Ogni anno questa liturgia suscita in noi un atteggiamento di stupore: passiamo dalla gioia di accogliere Gesù che entra in Gerusalemme al dolore di vederlo condannato a morte e crocifisso. È un atteggiamento interiore che ci accompagnerà in tutta la Settimana Santa. Entriamo dunque in questo stupore.
Da subito Gesù ci stupisce. La sua gente lo accoglie con solennità, ma Lui entra a Gerusalemme su un umile puledro. La sua gente attende per Pasqua il liberatore potente, ma Gesù viene per compiere la Pasqua con il suo sacrificio. La sua gente si aspetta di celebrare la vittoria sui romani con la spada, ma Gesù viene a celebrare la vittoria di Dio con la croce. Che cosa accadde a quella gente, che in pochi giorni passò dall’osannare Gesù al gridare «crocifiggilo»? Cosa è successo? Quelle persone seguivano più un’immagine di Messia, che non il Messia. Ammiravano Gesù, ma non erano pronte a lasciarsi stupire da Lui. Lo stupore è diverso dall’ammirazione. L’ammirazione può essere mondana, perché ricerca i propri gusti e le proprie attese; lo stupore, invece, rimane aperto all’altro, alla sua novità. Anche oggi tanti ammirano Gesù: «Ha parlato bene, ha amato e perdonato, il suo esempio ha cambiato la storia…» e così via. Lo ammirano, ma la loro vita non cambia. Perché ammirare Gesù non basta.

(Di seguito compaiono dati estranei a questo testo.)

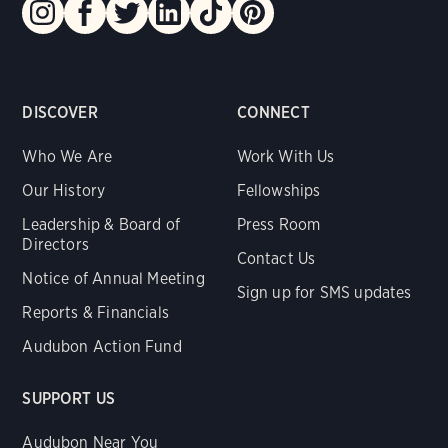
DISCOVER
CONNECT
Who We Are
Work With Us
Our History
Fellowships
Leadership & Board of
Press Room
Directors
Contact Us
Notice of Annual Meeting
Sign up for SMS updates
Reports & Financials
Audubon Action Fund
SUPPORT US
Audubon Near You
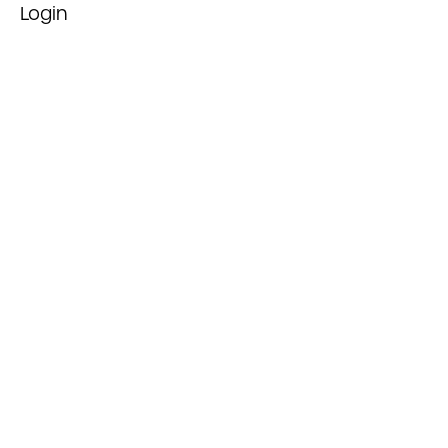
Login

Occorre seguirlo sulla sua via, lasciarsi mettere in discussione da Lui: passare dall’ammirazione allo stupore.
E che cosa maggiormente stupisce del Signore e della sua Pasqua? Il fatto che Lui giunge alla gloria per la via dell’umiliazione. Egli trionfa accogliendo il dolore e la morte, che noi, succubi dell’ammirazione e del successo, eviteremmo. Gesù invece — ci ha detto san Paolo — «svuotò sé stesso, […] umiliò sé stesso» (Fil 2,7.8). Questo stupisce: vedere l’Onnipotente ridotto a niente. Vedere Lui, la Parola che sa tutto, ammaestrarci in silenzio sulla cattedra della croce. Vedere il re dei re che ha per trono un patibolo. Vedere Lui, la bontà in persona, che viene insultato e calpestato. Perché tutta questa umiliazione? Perché, Signore, ti sei lasciato fare tutto questo?
Lo ha fatto per noi, per toccare fino in fondo la nostra realtà umana, per attraversare tutta la nostra esistenza, tutto il nostro male. Per avvicinarsi a noi e non lasciarci soli nel dolore e nella morte. Per recuperarci, per salvarci. Gesù sale sulla croce per scendere nella nostra sofferenza. Prova i nostri stati d’animo peggiori: il fallimento, il rifiuto di tutti, il tradimento di chi gli vuole bene e persino l’abbandono di Dio. Sperimenta nella sua carne le nostre contraddizioni più laceranti, e così le redime, le trasforma. Il suo amore si avvicina alle nostre fragilità, arriva lì dove noi ci vergogniamo di più. E ora di non essere soli: Dio è con noi in ogni ferita, in ogni paura: nessun male, nessun peccato ha l’ultima parola. Dio vince, ma la palma della vittoria passa per il legno della croce. Perciò le palme e la croce stanno insieme.
Chiediamo la grazia dello stupore. La vita cristiana, senza stupore, diventa grigiore. Come si può testimoniare la gioia di aver incontrato Gesù, se non ci lasciamo stupire ogni giorno dal suo amore sorprendente che ci perdona e ci fa ricominciare? Se la fede perde lo stupore diventa sorda: non sente più la meraviglia della grazia, non sente più il gusto del pane di vita e della Parola, non percepisce più la bellezza dei fratelli e il dono del creato.